§ TASK:
Each line of the listing below must be retyped exactly, with images left out.

§ THE DATA:
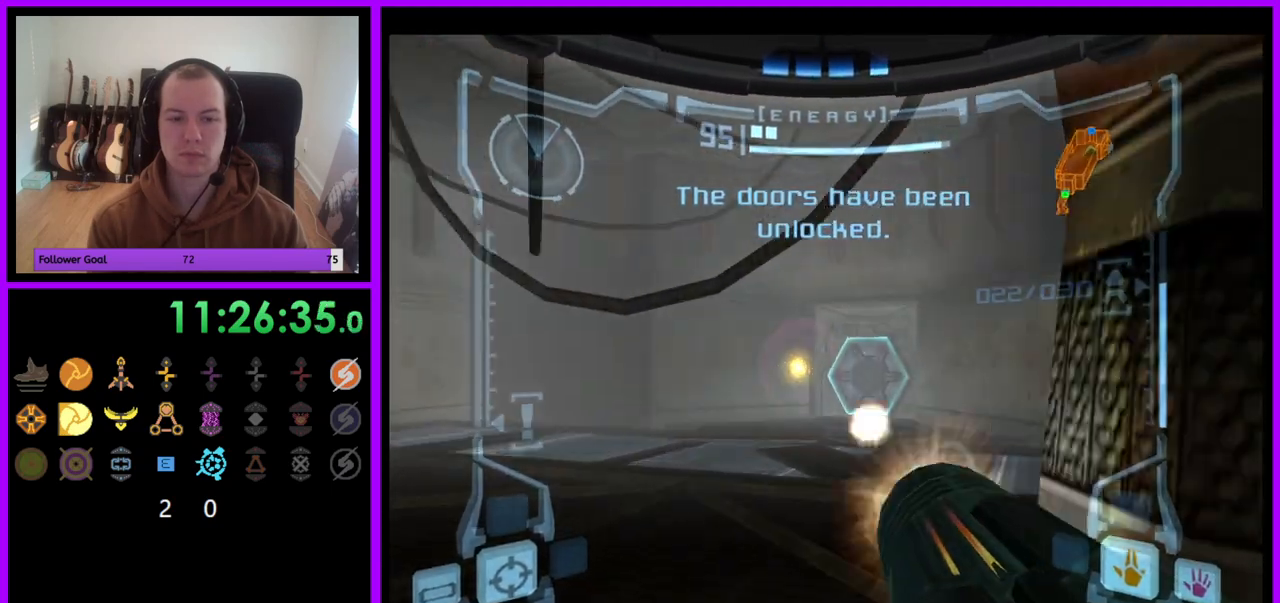
{"buttons": ["L1"], "left_stick": "up", "right_stick": "center", "events": [[83, "A", "up"], [83, "L1", "down"], [317, "right_stick", "right"], [500, "right_stick", "center"]]}
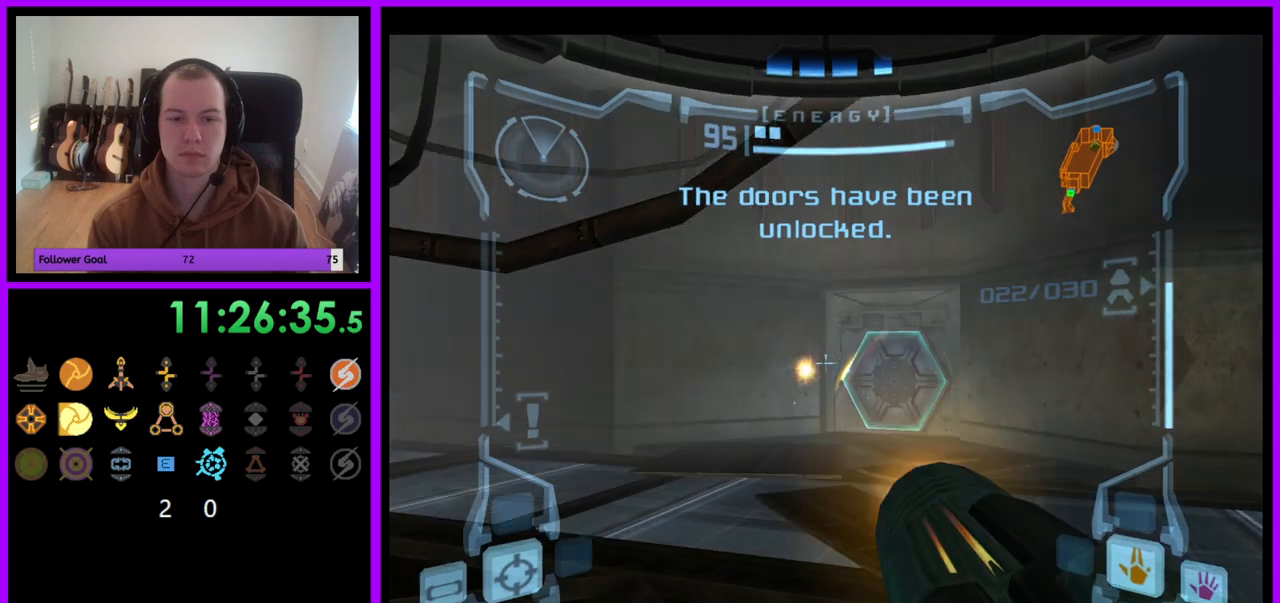
{"buttons": ["A"], "left_stick": "up-right", "right_stick": "center", "events": [[183, "L1", "up"], [200, "A", "down"], [333, "left_stick", "up-right"]]}
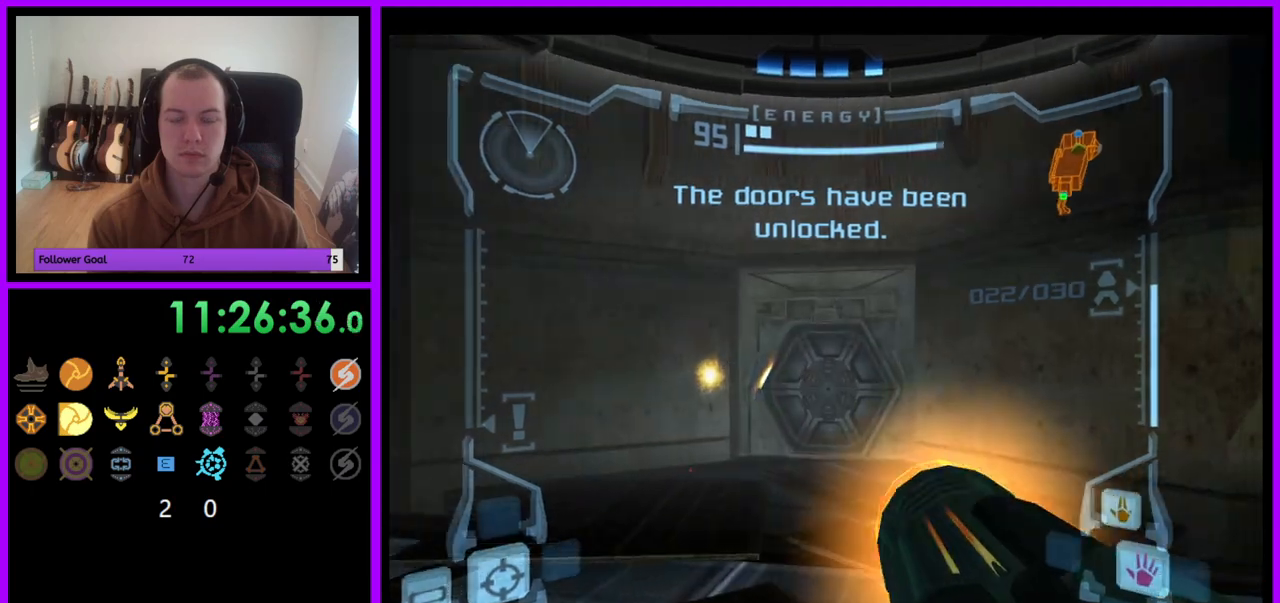
{"buttons": ["A"], "left_stick": "up", "right_stick": "center", "events": [[33, "left_stick", "up"]]}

§ OUTPUT:
{"buttons": ["L1"], "left_stick": "up", "right_stick": "center", "events": [[83, "A", "up"], [83, "L1", "down"], [317, "right_stick", "right"], [500, "right_stick", "center"]]}
{"buttons": ["A"], "left_stick": "up-right", "right_stick": "center", "events": [[183, "L1", "up"], [200, "A", "down"], [333, "left_stick", "up-right"]]}
{"buttons": ["A"], "left_stick": "up", "right_stick": "center", "events": [[33, "left_stick", "up"]]}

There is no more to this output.